The diaphragm is the muscular and tendinous partition which divides the chest from the abdomen (fig. 377).
Fig. 377.-The Diaphragm and Sub-lumbar Muscles, seen from below.
1, Fleshy periphery of Diaphragm. 2, Tendinous centre of Diaphragm. 3, Right Pillar. 4, Left Pillar. 5, Psoas Magnus. 6, Psoas Parvus. 7, Iliacus Internus. 8, Tensor Fasciae Latae. 9, 9, Rectus Femoris. 10, Adductor Longus. 11, Sartorius (cut to show underlying muscle). 12, Gracilis. 13, Obturator Externus. 14, Quadratus Femoris. 15, Crureus. 16, Quadratus Lumborum. 17, Hiatus Aorticus and posterior aorta. 18, Foramen Sinistrum and Œsophagus. 19, Foramen Dextrum and Vena Cava. 20, Ensiform Cartilage.

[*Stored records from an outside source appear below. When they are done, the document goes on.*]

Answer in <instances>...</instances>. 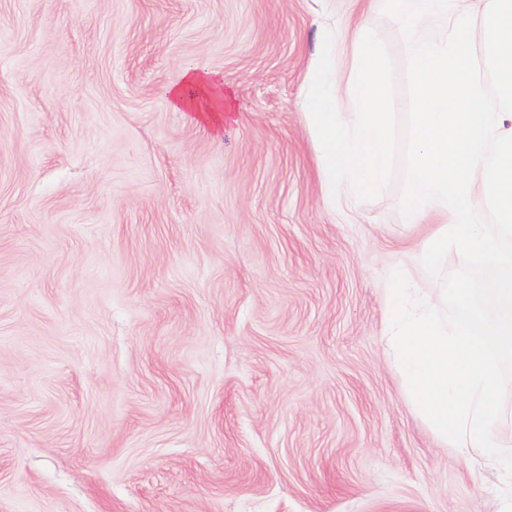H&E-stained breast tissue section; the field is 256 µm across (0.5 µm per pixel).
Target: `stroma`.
I'll list each match as a JSON object with an SVG mask.
<instances>
[{
    "label": "stroma",
    "mask_w": 512,
    "mask_h": 512,
    "mask_svg": "<svg viewBox=\"0 0 512 512\" xmlns=\"http://www.w3.org/2000/svg\"><path fill=\"white\" fill-rule=\"evenodd\" d=\"M335 6L0 0V512H501L391 357L390 279L429 278L403 167L322 203ZM364 21L404 114L408 44ZM209 86L207 73L198 67L187 68L181 76V80L169 86L167 93L171 105L176 110L197 112L196 101L191 95V90L203 91Z\"/></svg>",
    "instance_id": "obj_1"
}]
</instances>
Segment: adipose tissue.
<instances>
[{
    "label": "adipose tissue",
    "mask_w": 512,
    "mask_h": 512,
    "mask_svg": "<svg viewBox=\"0 0 512 512\" xmlns=\"http://www.w3.org/2000/svg\"><path fill=\"white\" fill-rule=\"evenodd\" d=\"M326 50L311 64L317 110L310 113L320 145L323 203L333 208L380 190L392 161V114L378 35L363 25L340 35L325 29Z\"/></svg>",
    "instance_id": "ef3b65f1"
}]
</instances>
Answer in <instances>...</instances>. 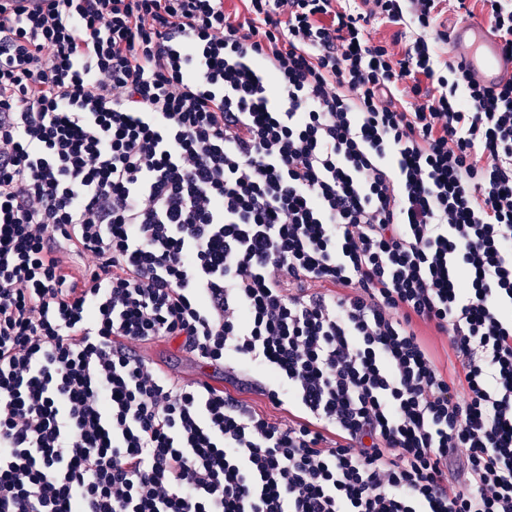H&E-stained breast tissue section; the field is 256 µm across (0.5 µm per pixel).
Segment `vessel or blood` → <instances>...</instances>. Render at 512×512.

It passes obliquely downward and forward from the spine above to the sternum below. It is convex in front and concave behind. The muscular portion is situated around the circumference, and encircles a broad, flat, glistening tendon. Connected with the latter are two fleshy bundles situated in the centre towards the spine; these are known as the pillars of the diaphragm, and are united with the tendinous portion in the centre. Three openings are observed in this partition. 1. The Foramen sinistrum, through which the oesophagus or gullet passes from the chest into the abdomen. This is situated above, a little to the left of the middle line. 2. The Foramen dextrum, by which the posterior vena cava reaches the chest. It passes through the middle of the central tendon. 3. The Hiatus Aorticus gives passage to the posterior aorta, the vena azygos, and the thoracic duct. It is situated immediately beneath the spine, and is formed by the separation of the two muscular pillars.